1. Field of the Invention
The present invention relates to a quench detection method and apparatus of a superconductive conductor. More particularly, the present invention relates to the quench detection method and apparatus of a superconducting cable including a superconducting shield covering the superconductive conductor.
2. Description of the Related Art
As for a conventional quench detection method of a superconductive conductor, there is a known method called a bridge method which detects using a quench phenomenon by means of measuring a voltage changing with a quench (superconductor to normal conductor transition). There is a quench detection apparatus, as a superconducting-coil quench detection apparatus using this method, which detects the quench by applying a voltage to serially-connected two superconducting coils (Japanese Patent Laid-Open No. 9-84252).
As shown in FIG. 5, this superconducting-coil quench detection apparatus 100 includes an inverter circuit 108, a smoothing capacitor 109, a breaker 110 and a protective resistance 111, and has a first superconducting coil 101a and a second superconducting coil 101b serially connected thereto. Both the superconducting coils 101a and 101b have a voltage intermittently applied thereto to be excited by a chopper circuit 102, and have circulating current passed through them by a cyclic diode 103 when no voltage is applied. The voltages between terminals of the superconducting coils 101a and 101b are measured by a first voltage measurement amplifier 104a and a second voltage measurement amplifier 104b via voltage waveform shapers 112a and 112b respectively so as to obtain variations of measured values of the voltage measurement amplifiers 104a and 104b with a subtracter 105. And an unbalanced voltage is detected as a variation of a voltage measured value which is an output of the subtracter 105 to detect occurrence of a quench of the superconducting coils 101a and 101b with a counter 106 and a signal generator 107.

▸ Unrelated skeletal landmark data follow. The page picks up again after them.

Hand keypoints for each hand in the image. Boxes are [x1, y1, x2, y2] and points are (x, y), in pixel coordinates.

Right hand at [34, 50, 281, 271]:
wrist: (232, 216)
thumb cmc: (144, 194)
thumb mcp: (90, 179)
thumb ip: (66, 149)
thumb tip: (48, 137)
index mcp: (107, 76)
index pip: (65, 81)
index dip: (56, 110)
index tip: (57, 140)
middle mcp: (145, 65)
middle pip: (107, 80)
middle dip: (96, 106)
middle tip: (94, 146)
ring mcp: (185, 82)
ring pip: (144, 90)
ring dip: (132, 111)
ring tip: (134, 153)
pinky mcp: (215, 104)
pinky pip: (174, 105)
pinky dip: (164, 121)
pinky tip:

As for an actual transmission system, however, a transmission voltage is as high as several hundred thousand volts or even higher as the case may be. Therefore, it is very difficult to measure electric power by a method of electrically connecting to the superconductive conductor. It is not desirable, from a viewpoint of preventing an accident, to detect a quench in the transmission system by a method requiring an electrical connection. Furthermore, in the actual transmission system, an amount of power consumption by a consumer fluctuates constantly so that a change in power in association with the quench is hidden therein. Therefore, it is not possible to measure transmission power directly and detect the quench of the superconductive conductor in a superconducting cable from its fluctuation. From these points, it is not adequate, in the actual transmission system, to use the quench detection method of measuring the transmission power by electrically connecting to the superconductive conductor in the superconducting cable.
Because of the above-mentioned problems, there is a conventional quench detection method targeting a transmission apparatus for the voltage of several hundred volts or so while there is none targeting transmission system facilities for a high voltage of several hundred thousand volts or an extra-high voltage of a million volts or so.